On a “Seminar Discussion” Class
Thomas P. Sullivan
For a “seminar discussion class”, the class will be split into two groups. Each group will take turns sitting in the “inner circle” of chairs to discuss a broad question that the seminar group has derived from the reading for that day (“Is it ever possible to believe in miracles?”, for example). When one group is talking, the other group will sit in the “outer circle”; only the “inner circle” can speak, although, when the groups switch, someone from the new group may reply to something that the other group has said. The overall goal is to gain a better understanding of the question or topic from lively, interactive discussion with informed, prepared peers. In the process, the students will demonstrate skills in critical thinking, philosophical analysis and discussion, speaking, listening, and group interaction.
1. The goal of this class is to discuss an important question thoroughly and thoughtfully, considering a wide array of points of view, using evidence and critical thinking to cover as many of the relevant aspects of the question as possible. Ideally, the professor will not say anything during the class (unless there is a clear need for the professor to intervene, or a question the professor wishes to ask). The point is to demonstrate the students’ ability to discuss these questions at an adult level of considerable sophistication, complexity, and clarity.
2. The class ( or group) chooses an “genuine” or “open” question; that is, a question that is not “leading”, that does not have a clear or obvious answer, and that can be discussed at length from a variety of points of view.
3. Each member of the study groups prepares (in writing) to discuss the question from a tleast three different points of view (for example, “yes”, “no”, and “maybe”). For each separate answer (of the three), each person should prepare three (3) pieces of support or evidence, three (3) objections, and three (3) responses to those objections (there will be some overlap of material here). Twenty-seven total pieces of information.

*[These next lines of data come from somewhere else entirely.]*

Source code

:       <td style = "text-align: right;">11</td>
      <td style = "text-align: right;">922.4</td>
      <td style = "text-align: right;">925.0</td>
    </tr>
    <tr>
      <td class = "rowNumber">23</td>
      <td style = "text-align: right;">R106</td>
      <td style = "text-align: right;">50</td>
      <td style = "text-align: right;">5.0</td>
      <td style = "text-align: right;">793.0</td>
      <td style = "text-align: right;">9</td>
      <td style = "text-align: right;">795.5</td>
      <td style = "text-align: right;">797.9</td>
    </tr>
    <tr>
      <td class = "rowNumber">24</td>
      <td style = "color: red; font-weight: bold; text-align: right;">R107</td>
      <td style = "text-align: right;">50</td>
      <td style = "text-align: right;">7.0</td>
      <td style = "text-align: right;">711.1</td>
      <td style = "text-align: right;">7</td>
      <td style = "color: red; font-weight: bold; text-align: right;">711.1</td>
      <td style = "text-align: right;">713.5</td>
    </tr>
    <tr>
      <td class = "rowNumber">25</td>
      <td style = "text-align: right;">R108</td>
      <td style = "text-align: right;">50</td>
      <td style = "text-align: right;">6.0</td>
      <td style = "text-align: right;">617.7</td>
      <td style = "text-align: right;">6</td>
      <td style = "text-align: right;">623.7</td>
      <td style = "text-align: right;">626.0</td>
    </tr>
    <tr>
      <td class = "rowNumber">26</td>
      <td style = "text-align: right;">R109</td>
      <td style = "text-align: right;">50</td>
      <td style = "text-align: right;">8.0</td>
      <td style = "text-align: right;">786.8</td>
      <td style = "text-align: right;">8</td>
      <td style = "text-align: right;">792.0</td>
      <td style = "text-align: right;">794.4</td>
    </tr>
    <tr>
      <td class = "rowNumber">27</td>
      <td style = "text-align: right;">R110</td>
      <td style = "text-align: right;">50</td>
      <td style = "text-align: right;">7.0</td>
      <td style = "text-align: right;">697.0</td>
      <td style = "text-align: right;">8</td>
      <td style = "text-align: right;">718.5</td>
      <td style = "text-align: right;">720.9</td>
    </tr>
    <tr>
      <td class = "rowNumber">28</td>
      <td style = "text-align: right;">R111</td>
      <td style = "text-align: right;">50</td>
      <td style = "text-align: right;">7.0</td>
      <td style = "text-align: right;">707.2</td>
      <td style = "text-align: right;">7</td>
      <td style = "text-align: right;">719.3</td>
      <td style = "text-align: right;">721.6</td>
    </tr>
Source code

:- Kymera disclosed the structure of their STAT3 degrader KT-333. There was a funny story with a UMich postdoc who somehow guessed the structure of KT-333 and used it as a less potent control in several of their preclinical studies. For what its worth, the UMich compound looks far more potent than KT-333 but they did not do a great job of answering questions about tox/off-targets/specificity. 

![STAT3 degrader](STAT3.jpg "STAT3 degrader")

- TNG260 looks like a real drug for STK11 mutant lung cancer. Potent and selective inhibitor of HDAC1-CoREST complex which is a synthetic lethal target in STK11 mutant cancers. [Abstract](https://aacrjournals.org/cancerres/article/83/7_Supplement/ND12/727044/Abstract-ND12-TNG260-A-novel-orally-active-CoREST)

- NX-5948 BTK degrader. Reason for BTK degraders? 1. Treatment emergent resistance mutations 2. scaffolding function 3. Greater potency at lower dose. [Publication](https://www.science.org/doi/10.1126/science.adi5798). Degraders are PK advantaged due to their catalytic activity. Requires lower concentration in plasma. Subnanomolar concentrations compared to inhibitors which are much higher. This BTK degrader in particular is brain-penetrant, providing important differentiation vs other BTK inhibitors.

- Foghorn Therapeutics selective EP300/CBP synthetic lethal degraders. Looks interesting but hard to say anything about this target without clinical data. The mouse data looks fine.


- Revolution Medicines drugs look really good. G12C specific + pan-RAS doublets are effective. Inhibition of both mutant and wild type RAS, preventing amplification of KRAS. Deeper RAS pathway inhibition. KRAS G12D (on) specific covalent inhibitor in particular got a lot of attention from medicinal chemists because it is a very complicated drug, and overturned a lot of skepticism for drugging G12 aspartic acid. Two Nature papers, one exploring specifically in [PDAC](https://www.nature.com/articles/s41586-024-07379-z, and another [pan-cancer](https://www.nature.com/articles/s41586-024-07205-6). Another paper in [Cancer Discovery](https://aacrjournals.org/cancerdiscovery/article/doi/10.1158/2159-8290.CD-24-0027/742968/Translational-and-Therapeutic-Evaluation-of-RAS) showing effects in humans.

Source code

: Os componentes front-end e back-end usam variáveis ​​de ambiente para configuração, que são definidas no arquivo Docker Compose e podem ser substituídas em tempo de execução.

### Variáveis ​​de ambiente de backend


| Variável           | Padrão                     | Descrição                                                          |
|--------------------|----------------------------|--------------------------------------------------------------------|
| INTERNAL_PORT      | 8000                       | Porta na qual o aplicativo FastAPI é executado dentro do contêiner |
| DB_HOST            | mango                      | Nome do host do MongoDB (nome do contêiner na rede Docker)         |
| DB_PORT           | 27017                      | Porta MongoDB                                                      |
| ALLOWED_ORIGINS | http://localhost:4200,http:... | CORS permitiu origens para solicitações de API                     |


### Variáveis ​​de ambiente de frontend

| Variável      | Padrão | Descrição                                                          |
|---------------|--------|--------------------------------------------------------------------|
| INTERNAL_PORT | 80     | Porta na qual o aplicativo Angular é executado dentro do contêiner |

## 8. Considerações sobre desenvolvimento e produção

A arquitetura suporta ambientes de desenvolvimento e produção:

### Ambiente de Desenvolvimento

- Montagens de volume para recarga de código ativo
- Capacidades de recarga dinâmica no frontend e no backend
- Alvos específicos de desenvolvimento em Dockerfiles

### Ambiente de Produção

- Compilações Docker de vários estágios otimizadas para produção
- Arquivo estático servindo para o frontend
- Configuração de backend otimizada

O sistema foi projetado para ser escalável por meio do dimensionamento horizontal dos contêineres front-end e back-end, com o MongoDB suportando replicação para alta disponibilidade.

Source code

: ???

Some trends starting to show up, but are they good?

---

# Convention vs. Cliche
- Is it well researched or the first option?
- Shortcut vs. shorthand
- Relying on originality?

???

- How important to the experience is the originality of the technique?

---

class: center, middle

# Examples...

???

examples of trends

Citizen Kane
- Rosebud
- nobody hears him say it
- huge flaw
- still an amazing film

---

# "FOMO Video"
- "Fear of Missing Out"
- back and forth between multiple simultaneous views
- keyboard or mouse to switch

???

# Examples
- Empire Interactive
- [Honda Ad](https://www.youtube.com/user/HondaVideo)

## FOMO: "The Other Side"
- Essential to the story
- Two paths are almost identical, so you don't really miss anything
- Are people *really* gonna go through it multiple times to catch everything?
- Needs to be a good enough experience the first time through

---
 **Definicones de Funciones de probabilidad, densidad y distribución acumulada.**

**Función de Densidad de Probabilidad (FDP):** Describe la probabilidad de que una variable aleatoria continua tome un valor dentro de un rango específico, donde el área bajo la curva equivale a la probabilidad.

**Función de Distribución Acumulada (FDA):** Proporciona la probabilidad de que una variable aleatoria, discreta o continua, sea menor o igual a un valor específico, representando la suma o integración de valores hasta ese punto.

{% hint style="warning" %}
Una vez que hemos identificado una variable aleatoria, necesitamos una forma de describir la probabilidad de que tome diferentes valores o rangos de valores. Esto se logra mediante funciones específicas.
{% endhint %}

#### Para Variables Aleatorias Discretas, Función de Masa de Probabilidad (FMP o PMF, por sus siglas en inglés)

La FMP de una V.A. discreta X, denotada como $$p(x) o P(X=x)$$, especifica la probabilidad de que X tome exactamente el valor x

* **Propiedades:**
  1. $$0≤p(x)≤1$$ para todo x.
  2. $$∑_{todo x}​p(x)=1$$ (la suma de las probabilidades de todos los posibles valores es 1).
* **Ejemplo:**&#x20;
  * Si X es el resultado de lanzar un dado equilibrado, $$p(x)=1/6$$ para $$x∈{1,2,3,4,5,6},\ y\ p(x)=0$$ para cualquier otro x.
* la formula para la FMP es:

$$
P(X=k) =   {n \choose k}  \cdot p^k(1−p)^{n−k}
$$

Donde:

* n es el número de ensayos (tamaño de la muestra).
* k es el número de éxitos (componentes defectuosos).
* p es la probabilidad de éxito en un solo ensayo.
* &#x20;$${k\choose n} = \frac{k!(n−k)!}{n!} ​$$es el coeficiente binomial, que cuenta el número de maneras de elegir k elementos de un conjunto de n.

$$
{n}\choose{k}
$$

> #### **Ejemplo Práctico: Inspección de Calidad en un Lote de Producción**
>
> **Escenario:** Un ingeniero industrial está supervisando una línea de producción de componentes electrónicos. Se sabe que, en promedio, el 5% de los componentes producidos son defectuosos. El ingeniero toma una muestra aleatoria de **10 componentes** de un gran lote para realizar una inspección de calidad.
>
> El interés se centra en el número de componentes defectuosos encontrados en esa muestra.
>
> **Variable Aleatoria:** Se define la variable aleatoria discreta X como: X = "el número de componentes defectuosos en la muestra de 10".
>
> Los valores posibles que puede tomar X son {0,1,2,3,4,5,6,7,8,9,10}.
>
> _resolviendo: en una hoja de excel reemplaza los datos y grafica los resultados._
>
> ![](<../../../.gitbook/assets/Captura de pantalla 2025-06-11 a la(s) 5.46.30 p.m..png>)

4. Everyone participates. Leaving someone out of the discussion results in a lower overall grade for the class.
5. Everyone is required to stick to the topic. The class will regulate itself. The discussion should focus on gaining a better understanding of the topic by critically considering a variety of points of view.
6. The use of evidence is crucial. Note that evidence takes a variety of forms: factual evidence, conceptual evidence and argumentation, cases, examples, and more. A good seminar will evaluate and critique different kinds of evidence, as well as the relevance of those kinds of evidence to the claims each speaker makes.
7. Careful listening counts as much as speaking. It is good seminar behavior to ask someone to speak up or repeat a point that you are not sure of. It is also good seminar behavior to demonstrate that you have heard and understood a speaker with whom you are about to disagree (Well, Joan, as I understand you, you are claiming that the grass is greener on the other side. I disagree with that idea because…) .
8. Note-taking is helpful but should not be distracting. It is better (by far) not too use computers during seminar discussions. Print your preparation out beforehand, and write your other notes by hand.
9. Allow others to speak. Do not monopolize the discussion, and allow others to finish before you begin. On the other hand, if someone is monopolizing the discussion, find a graceful way to interrupt and move the discussion on (Yes, John, I think you have clearly made the point that grass is actually more purple on the other side. Does someone else have thoughts on this particular topic?).
10. One important goal of the class is that everyone participates. It is your job to be prepared and ready to participate; it is also your job to see to it that everyone in your group is encouraged to say something that advances the discussion.
11. Disagrement is normal and, in fact, productive. It should, however, be respectful and thoughtful. Be sure to disagree with the idea, and not with the person.
12. Your grade for this event is in three parts: overall class grade, your participation, and preparation. Since some people feel that this is a bit more work than an ordinary “Quiz”, it will count as 60 points (20/20/20).